**TEXTO DE ORIGEN**
De acuerdo con el Proyecto Comparativo de Constituciones, Chile sería uno de los países con mayores niveles de ingreso per cápita al momento de iniciar un debate constitucional. En esta dimensión, solo Suiza e Islandia serían comparables, pero se trata de países con una historia, desarrollo y cultura que poco se asemejan a los nuestros.
Parece natural considerar entonces las experiencias de la región. En la lógica de extremar los ejemplos, las consecuencias del proceso constituyente de Venezuela (1999) producen particular preocupación. Sin embargo, la situación política y económica de ese momento en la nación que había sido la más rica de América Latina estaba lejos de la actual realidad nacional (Hugo Chávez había llegado al poder en 1998).
Así, los procesos constituyentes de Brasil (1987-88), Colombia (1990-91) y Perú (1992-93) aparecen particularmente relevantes. Lejos de generar grandes impulsos económicos y progreso social, fueron acompañados por casi una década de mediocre crecimiento. De hecho, durante cada año de la década de 1990, Chile superó a cada uno de ellos en la expansión de su producto per cápita. Adicionalmente, los cambios constitucionales estuvieron acompañados por presiones fiscales que se han acumulado en el tiempo. El caso colombiano es ilustrativo. La judicialización de los procesos para asegurar derechos establecidos llevó a un crecimiento incontrolable de la burocracia y del gasto. Tanto que en 2011 el Congreso colombiano debió realizar una modificación constitucional para incluir el “Principio Constitucional de la Sostenibilidad Fiscal”, buscando ponerle coto a la situación. Interiorizarse de estas experiencias debería ser parte del proceso de inducción de cualquier convención constituyente.
El debate de fondo
Diversos principios definen a nivel constitucional los incentivos para canalizar el esfuerzo individual hacia actividades que promuevan el progreso. En el caso chileno, incluyen el derecho de propiedad, el rol del Estado y de sus órganos, la igualdad ante los tributos, el derecho a desarrollar cualquier actividad económica lícita, la independencia del Banco Central y la iniciativa exclusiva del Ejecutivo en materia de gasto, entre otros. La eventual elaboración de una nueva Carta Fundamental pone en debate cada una de estas dimensiones.
Pero nuestra discusión pública parece hoy centrada en otras cuestiones. Se tiende a obviar, por ejemplo, que diversas materias y conceptos económicos son perfectamente abordables dentro de la institucionalidad actual, como el desarrollo de un Estado con acento social: los inmensos esfuerzos de las últimas décadas en este ámbito lo confirman. A esto se suman elementos que deberían estar fuera de lo que son las líneas generales del orden público económico. Esto es particularmente complejo en una población que ha visto afectadas sus posibilidades de desarrollo por un prolongado período de menor crecimiento, violencia y más recientemente los efectos de las medidas sanitarias por la pandemia. La multiplicación de promesas, la promoción de injustificadas expectativas sobre históricas problemáticas sociales, todo influenciado por las redes sociales, aparecen como un desafío para la elaboración de un texto, ya sea reformado u original, que contribuya a rescatar al país de la mediocridad económica.

Elementos del conjunto de datos:
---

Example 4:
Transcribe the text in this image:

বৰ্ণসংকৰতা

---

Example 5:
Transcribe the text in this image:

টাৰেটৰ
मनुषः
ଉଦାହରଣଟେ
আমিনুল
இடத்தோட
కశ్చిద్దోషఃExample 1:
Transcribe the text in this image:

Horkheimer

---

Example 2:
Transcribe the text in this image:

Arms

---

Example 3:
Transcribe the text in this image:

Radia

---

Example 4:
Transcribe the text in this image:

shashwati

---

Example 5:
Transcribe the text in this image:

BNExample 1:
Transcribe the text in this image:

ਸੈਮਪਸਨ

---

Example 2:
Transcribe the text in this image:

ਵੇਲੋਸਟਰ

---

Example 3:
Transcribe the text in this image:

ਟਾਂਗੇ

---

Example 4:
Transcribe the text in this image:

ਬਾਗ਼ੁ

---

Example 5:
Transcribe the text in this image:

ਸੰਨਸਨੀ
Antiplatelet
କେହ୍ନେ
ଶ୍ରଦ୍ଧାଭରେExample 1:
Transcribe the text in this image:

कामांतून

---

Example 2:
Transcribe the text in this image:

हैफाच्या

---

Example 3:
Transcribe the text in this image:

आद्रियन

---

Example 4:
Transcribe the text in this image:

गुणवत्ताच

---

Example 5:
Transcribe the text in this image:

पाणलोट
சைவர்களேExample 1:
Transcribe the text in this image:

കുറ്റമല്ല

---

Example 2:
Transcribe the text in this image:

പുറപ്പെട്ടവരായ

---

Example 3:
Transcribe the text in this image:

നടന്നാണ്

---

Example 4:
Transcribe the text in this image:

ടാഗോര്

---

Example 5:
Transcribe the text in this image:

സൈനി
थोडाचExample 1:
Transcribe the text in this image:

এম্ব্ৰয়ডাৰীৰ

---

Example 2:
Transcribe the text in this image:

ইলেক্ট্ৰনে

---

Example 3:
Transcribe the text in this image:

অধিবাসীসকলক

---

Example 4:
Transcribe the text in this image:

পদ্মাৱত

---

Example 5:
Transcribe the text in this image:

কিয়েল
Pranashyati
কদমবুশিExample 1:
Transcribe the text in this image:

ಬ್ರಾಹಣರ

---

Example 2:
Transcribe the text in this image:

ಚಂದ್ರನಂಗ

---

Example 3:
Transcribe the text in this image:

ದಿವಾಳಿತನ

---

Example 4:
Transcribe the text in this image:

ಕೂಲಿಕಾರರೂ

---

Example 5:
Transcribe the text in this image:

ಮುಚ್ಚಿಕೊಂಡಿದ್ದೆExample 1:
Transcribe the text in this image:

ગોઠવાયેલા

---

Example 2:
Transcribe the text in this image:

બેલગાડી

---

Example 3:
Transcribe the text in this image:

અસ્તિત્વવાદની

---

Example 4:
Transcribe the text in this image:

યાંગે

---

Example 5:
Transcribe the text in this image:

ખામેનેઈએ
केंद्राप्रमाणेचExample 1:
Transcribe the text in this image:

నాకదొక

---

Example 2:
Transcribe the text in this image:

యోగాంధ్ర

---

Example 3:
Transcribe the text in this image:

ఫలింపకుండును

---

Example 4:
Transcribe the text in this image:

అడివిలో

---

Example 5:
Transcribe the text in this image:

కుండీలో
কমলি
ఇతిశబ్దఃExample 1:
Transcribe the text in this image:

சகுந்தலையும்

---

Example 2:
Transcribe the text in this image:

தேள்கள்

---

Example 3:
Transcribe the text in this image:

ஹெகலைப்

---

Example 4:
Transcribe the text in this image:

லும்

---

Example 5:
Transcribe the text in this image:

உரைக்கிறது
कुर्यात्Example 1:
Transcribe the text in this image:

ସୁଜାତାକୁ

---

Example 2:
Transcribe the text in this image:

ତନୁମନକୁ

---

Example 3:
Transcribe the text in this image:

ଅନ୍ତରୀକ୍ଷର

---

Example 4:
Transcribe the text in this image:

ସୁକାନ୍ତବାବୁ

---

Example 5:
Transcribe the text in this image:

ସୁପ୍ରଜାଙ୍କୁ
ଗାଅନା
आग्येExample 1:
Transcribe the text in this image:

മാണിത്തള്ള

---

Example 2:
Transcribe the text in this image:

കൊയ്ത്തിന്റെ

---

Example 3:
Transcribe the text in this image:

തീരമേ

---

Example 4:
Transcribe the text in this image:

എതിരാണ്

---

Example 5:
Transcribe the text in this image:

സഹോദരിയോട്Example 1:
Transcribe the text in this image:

**CONSIGNA**
Según el texto sobre el debate constitucional chileno, ¿qué principio incorporó el Congreso colombiano a la Constitución en 2011? Las filas no tienen ningún papel en este ejercicio.

**SOLUCIÓN PROPUESTA**
El "Principio Constitucional de la Sostenibilidad Fiscal".